UW News

June 28, 2012

New hires catapult UW's expertise in machine learning and 'big data'

UW News

A group of high-profile faculty recruits promise to make the University of Washington a leading institution for machine learning and the analysis of “big data.” Machine learning is an emerging area at the intersection of computer science and statistics, with wide application in science, industry, business, social sciences and medicine.

Clockwise from top left: Carlos Guestrin, Ben Taskar, Emily Fox and Jeff Heer.

Clockwise from top left: Carlos Guestrin, Ben Taskar, Emily Fox and Jeff Heer.

The UW’s Department of Computer Science & Engineering this spring recruited machine learning experts Carlos Guestrin, an associate professor at Carnegie Mellon University, and Ben Taskar, an associate professor at University of Pennsylvania, as well as data visualization expert Jeffrey Heer, currently an assistant professor at Stanford University.

Emily Fox, an assistant professor at the University of Pennsylvania’s Wharton School, will join the UW’s Department of Statistics and will have an adjunct faculty appointment in Computer Science & Engineering.

“This changes the national landscape for machine learning,” said Hank Levy, chair of UW Computer Science & Engineering. “These incredible senior and junior faculty will put us in a whole new league in this pivotal area of computer science research.”

Guestrin and Fox are being hired with the help of a $2 million endowment from Amazon.com that established two Amazon Professorships in Machine Learning.

The modern world is awash in digital information. The quantity of this information is growing exponentially – the proliferation of digital databases, tiny sensors and widespread genetic sequencing will increasingly create more data than anybody can comprehend.

The emerging science of machine learning uses computers to automatically analyze the data, identify complex trends and then apply them to completely new situations.

The applications range from astronomy to zoology. Machine learning can analyze terabytes of data generated from computer simulations; place and monitor environmental sensors in forests or the ocean floor; pinpoint relationships between people’s DNA, their environment and their illnesses; and plan routes in real time for robots, airplanes or driverless cars.

In addition to machine learning and statistics, the incoming faculty members bring complementary expertise in data visualization, which helps humans to interact with and interpret complex data.

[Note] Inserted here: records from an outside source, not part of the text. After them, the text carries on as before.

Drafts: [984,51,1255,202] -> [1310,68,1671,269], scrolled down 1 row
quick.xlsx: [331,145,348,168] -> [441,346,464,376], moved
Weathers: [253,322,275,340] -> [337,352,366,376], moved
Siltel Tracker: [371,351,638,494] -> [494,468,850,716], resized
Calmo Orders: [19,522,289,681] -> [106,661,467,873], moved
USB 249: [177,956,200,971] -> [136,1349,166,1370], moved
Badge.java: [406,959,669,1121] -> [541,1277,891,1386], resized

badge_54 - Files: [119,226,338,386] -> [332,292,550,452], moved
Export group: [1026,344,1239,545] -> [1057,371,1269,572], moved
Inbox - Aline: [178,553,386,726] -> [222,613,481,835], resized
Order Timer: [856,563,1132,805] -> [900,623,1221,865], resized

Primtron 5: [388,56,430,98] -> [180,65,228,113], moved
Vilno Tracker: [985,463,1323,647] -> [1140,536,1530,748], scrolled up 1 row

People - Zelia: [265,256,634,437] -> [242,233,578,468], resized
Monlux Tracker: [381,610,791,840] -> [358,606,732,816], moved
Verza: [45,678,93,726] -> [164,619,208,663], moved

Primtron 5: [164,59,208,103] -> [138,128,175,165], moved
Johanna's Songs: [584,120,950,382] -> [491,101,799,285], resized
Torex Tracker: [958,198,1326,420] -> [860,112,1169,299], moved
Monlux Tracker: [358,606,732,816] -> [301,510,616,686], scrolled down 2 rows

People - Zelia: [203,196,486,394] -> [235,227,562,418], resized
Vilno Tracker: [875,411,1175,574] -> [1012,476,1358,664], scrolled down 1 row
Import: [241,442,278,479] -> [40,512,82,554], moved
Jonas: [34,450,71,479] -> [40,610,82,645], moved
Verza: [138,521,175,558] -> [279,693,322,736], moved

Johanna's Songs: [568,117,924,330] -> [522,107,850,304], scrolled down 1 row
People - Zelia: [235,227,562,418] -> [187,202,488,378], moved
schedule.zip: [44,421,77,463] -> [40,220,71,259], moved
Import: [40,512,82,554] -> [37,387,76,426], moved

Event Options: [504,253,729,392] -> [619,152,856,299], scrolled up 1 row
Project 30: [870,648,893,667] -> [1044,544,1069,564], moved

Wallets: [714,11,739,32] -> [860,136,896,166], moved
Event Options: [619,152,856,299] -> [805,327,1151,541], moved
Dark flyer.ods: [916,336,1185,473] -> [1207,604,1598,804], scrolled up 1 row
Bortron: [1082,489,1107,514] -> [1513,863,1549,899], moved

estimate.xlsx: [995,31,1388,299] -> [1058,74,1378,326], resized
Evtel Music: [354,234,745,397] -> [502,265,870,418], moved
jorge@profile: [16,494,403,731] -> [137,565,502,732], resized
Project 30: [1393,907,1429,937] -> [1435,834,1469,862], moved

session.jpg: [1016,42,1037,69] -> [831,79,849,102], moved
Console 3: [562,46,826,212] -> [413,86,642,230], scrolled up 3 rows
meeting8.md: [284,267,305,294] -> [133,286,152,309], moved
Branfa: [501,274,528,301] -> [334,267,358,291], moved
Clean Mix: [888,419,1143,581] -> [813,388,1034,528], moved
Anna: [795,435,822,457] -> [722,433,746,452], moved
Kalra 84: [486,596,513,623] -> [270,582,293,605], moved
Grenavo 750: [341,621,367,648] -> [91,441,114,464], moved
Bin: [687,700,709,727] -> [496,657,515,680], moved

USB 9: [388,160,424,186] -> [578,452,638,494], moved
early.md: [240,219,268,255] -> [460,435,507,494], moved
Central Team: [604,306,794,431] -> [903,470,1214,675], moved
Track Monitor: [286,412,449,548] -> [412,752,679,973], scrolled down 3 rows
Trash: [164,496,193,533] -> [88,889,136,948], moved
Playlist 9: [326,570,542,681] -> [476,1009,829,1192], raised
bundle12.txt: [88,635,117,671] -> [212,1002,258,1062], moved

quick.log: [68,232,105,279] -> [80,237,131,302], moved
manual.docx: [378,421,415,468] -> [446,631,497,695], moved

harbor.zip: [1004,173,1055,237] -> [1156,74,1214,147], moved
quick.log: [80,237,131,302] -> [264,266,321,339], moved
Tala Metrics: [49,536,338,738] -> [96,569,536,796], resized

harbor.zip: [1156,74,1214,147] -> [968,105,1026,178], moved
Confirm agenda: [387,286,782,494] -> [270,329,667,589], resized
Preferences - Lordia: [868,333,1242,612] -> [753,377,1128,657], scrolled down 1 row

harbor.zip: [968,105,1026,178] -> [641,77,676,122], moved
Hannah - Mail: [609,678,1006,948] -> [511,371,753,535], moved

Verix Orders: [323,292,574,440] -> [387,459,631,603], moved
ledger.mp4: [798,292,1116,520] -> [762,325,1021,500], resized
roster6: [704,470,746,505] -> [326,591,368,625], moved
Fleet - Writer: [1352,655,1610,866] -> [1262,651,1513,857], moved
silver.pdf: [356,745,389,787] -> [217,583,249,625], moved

  • Guestrin‘s research includes developing machine learning algorithms that can run simultaneously on many computer processors. He has worked on extracting information from news articles, social networks and forest sensors. Guestrin has won an NSF CAREER award, a Sloan Research Fellowship, an IBM Faculty Fellowship, and a Presidential Early Career Award for Scientists and Engineers.  He was on Popular Science’s “Brilliant 10” list.
  • Taskar‘s interests in machine learning include helping computers to process visual information and to understand human language. He has won an NSF CAREER award, a Sloan Research Fellowship, and an Office of Naval Research Young Investigator Award. His work is also funded by Google and the U.S. Defense Advanced Research Projects Agency.
  • Heer uses understanding of the human brain to design interactive tools that help to understand and analyze large amounts of data. He won an NSF CAREER award, a Sloan Research Fellowship and Technology Review magazine’s TR35 award, given to the top technologists in the country under the age of 35.
  • Fox is an expert in Bayesian statistics, which combines past observations and current data. Her research has focused on human motion, stock prices and environmental sensors.  She received her doctorate in electrical engineering and computer science at the Massachusetts Institute of Technology before last year joining the statistics department at the University of Pennsylvania’s Wharton School.

The new faculty members will work closely with the UW’s eScience Institute, which supports data-intensive research. They also will collaborate with current UW faculty who work in machine learning, data analysis, and computer vision.

“These senior hires are not just leaders in machine learning and data visualization – these are some of the top computer scientists of the past decade,” Levy said. “They could have gone anywhere. We’re excited that they recognized our department and region as one of the best places in the world to do this type of work.”

Guestrin and Fox will start this fall; Heer and Taksar will join the UW in 2013.